Flores was detained in Dec. 2016 after he met with La Union Mayor Ezequiel Milla in a San Salvador hotel and, allegedly, presented himself as an officer of the U.S. DEA. Flores promised that he would protect Milla’s reputation in exchange for cash, according to a press release from the Attorney General of El Salvador.

Flores was with a man named Santos Edgardo Guzman Ayala, who was acquitted after the court could not find evidence that he was aware of Flores’s alleged illegal activity.

According to El Salvador officials, the court found its verdict after evaluating WhatsApp messages, testimony from Milla and anti-extortion agents and a series of photos that revealed Flores with a package they believed to be the extorted funds.

Flores’s family has previously spoken out against his detention and wrote a letter to the Herald saying that he was meeting with Milla to seek sponsorship for an event to be held at the Coral House in Baldwin that February.

In the letter, they argued Flores was framed by his political enemies and said, “His stance on [certain] issues made him a rival to the political leaders connected to organized crime in El Salvador.”

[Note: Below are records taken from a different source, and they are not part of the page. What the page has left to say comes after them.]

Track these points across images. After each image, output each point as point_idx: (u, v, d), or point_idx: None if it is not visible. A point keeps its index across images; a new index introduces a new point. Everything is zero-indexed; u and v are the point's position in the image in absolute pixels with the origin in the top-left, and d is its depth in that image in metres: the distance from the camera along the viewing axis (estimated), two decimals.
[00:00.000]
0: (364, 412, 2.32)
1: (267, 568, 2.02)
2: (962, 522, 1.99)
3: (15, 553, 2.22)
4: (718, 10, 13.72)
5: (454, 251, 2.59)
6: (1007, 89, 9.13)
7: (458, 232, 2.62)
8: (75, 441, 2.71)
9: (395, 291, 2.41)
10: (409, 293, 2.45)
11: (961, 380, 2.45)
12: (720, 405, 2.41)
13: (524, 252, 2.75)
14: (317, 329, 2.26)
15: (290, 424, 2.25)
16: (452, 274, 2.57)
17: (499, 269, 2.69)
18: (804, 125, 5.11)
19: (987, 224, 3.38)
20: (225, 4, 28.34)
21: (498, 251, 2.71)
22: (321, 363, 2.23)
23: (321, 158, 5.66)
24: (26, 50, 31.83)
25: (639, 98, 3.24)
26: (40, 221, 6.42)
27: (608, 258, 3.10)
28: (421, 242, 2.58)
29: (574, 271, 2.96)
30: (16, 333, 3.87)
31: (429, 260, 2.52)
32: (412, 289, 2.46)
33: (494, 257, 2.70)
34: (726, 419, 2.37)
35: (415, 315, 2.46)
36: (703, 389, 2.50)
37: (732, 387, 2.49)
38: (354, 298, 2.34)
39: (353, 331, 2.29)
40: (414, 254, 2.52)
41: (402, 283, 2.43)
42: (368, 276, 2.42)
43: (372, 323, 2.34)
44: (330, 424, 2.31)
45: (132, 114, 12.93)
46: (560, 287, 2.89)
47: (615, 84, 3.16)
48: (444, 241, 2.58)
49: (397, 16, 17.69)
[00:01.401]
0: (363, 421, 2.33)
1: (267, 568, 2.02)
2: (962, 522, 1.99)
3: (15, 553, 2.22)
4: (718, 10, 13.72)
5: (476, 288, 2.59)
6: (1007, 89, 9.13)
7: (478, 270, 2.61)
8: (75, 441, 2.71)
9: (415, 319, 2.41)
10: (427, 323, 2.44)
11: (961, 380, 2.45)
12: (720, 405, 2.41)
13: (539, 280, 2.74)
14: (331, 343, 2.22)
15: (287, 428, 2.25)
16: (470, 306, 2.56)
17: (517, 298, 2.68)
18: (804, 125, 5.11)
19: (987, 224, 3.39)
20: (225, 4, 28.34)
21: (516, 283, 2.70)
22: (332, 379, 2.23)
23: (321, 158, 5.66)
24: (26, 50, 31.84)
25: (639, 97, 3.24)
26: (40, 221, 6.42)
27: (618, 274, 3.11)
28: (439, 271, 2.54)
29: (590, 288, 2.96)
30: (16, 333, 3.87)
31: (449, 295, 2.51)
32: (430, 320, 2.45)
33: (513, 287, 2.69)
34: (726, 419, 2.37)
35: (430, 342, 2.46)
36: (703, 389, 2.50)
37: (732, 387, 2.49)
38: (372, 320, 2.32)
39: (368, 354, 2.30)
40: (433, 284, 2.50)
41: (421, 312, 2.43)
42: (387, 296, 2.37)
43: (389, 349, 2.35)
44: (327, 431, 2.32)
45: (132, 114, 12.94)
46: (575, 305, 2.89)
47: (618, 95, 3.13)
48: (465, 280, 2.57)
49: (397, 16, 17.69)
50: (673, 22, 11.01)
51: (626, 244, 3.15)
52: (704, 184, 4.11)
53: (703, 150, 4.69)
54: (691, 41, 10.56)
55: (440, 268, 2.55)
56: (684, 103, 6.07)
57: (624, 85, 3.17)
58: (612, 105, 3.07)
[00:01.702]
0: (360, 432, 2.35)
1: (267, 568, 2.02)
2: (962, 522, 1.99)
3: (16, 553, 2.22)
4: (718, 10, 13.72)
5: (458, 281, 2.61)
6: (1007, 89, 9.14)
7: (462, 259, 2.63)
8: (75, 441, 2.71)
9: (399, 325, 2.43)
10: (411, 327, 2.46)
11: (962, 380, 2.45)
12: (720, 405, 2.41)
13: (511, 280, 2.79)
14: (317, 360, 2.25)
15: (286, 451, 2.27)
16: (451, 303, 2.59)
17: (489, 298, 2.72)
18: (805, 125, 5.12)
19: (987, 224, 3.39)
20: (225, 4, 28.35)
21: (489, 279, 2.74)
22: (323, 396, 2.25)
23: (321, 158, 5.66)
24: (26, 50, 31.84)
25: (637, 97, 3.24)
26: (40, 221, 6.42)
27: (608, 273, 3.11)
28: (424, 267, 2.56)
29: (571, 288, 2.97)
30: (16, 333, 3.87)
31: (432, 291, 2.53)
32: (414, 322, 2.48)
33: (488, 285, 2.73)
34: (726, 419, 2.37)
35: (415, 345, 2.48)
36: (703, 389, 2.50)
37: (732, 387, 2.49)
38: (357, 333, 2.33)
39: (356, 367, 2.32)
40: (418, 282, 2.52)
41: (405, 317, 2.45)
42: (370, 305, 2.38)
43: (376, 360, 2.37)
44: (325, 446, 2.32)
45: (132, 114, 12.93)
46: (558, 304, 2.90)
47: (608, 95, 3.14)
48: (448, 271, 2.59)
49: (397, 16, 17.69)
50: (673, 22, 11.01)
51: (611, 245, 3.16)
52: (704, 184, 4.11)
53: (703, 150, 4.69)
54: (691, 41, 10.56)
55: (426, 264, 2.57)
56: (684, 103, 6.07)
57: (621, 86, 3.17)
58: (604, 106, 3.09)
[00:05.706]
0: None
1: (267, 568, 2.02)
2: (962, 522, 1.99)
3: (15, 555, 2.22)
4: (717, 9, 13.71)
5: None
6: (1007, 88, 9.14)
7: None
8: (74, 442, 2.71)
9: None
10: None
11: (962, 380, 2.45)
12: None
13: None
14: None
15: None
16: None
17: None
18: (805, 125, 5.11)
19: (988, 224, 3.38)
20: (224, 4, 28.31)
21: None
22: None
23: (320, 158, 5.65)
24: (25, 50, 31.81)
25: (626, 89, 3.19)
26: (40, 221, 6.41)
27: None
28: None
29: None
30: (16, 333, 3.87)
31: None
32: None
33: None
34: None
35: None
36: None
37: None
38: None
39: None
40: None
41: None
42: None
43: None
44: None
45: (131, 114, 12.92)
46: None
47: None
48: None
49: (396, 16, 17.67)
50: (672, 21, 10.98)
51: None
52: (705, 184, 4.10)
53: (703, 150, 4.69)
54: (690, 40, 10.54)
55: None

Flores is a past surrogate for former Nassau County Executive Ed Mangano and has previously run for office in El Salvador. He was born in El Salvador in 1971 and moved to New York in 1984 before becoming a partner of Golden Empire Realty Co. in East Meadow with his brother Gilberto.

Before Flores’s detention, Flores hosted a controversial podcast called “Rafael on the Record,” in which he lambasted certain politicians and accused them of perpetuating corruption by abusing U.S. government funds, trafficking drugs and laundering money.

According to his family, he began hosting meetings with U.S. Representatives to cut funding to El Salvador, arguing that it has fallen into the hands of unsavory politicians.